We don’t get the extra disc which could well have been on the table early on, but there’s still enough here to keep one busy for a while. The first track with Edward Burns, Rachel Weisz, Andy Garcia and Dustin Hoffman. It seems Burns and Weisz are in the same room for their commentary, while Hoffman and Garcia recorded their parts singularly for their major scenes. The track doesn’t seem too disjointed and it is especially interesting to hear what Burns and Weisz have to say about their characters. The highlight is Burns telling a story of how James Foley got upset with the cast laughing during one of their scenes.

The second commentary track is with Doug Jung, the writer of the film. He begins with a quick timeline of how the movie came about and moves on to how the characters changed from the paper to the screen. Jung communicates quite well, though one would think there’s only so much you can take of a writer’s commentary in all but the most exceptional cases.

The director’s commentary with James Foley sits somewhere in between the other two in terms of entertainment value. Foley talks about anything and everything, from the way they shot and edited certain scenes to some shortcuts they took during shooting. There are some pauses here and there in this track which are disappointing, because for the most part Foley’s comments really do add value to the film if you enjoyed it first time.

Moving away from the commentary tracks, we also have a Sundance Channel featurette, including the familiar Anatomy Of A Scene section. The scene in question involves the crux of the story, where Jake introduces two new members of the team to his buddies and outlines the major heist and how they will go about it. There’s even a look at The Sting and how it influenced Doug Jung when writing the film. The 25-minute piece also looks at other aspects of the production such as editing, casting and the screenplay. A good little piece that is a cut above the press kit fluff we’ve all seen before.

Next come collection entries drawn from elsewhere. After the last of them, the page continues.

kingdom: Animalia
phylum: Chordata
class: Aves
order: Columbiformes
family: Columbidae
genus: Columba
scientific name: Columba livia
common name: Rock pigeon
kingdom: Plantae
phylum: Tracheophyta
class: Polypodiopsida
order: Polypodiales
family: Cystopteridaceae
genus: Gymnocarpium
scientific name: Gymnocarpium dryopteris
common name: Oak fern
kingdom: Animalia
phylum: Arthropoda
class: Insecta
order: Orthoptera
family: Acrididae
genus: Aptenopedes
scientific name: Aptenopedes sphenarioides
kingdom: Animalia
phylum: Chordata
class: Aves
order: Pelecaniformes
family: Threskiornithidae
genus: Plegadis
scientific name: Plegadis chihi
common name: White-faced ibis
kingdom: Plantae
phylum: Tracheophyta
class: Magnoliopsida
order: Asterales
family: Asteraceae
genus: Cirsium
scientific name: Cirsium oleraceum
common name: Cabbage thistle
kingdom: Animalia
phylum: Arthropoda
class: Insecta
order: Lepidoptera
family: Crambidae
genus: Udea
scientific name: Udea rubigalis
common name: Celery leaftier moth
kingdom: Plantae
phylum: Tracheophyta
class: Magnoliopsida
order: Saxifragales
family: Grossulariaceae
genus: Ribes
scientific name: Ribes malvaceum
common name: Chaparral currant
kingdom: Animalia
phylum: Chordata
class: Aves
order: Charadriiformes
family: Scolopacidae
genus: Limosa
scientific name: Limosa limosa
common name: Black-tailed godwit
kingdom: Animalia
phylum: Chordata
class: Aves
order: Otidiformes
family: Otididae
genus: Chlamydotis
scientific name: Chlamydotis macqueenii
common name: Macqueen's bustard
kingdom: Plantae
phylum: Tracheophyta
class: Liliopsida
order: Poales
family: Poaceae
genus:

The deleted scenes section contains a few good moments that could well have made their way into the final version. The five-minute collection plays out continuously but each scene is worth a look so it’s not too much of a problem. The standout is the first cut scene between Jake and Lily in bed, and not because Rachel Weisz looks absolutely stunning.

Rounding out the collection of extras is the interviews section, taken from the press junket with director James Foley and the key cast members of the production. What is interesting about the way they are handled, however, is that you see and hear the interviewer asking the questions rather than witnessing an edited version of just the actor’s responses. The questions take up a large chunk of the time for each of the interviews so you don’t get as much of each actor (and Foley) as you would think, but they are all still well worth a look. There is also the theatrical trailer includedas well as trailers for upcoming releases People I Know, Out Of Time and Lost In Translation.

So often you get extras packages that look quite meaty but turn out to be very light on content. This time it’s completely the opposite. What looks to be a pretty paltry selection of extras results in three interesting commentary tracks, a very good making of featurette and some other small bits and pieces that make this a worthwhile collection to keep you interested after the film has played out.

No matter what happens in the story, con artist films inevitably entertain more often than they disappoint. The slick story created by Confidence is no exception, though the fun only goes so far before a few little gripes get in the way of making this one great. Still a solid piece of entertainment overall, backed up well by a very polished looking transfer, a jazzed up audio mix and a collection of extras that surprised in its quality. Your collection won’t suffer if you pick up this neat little package some time soon.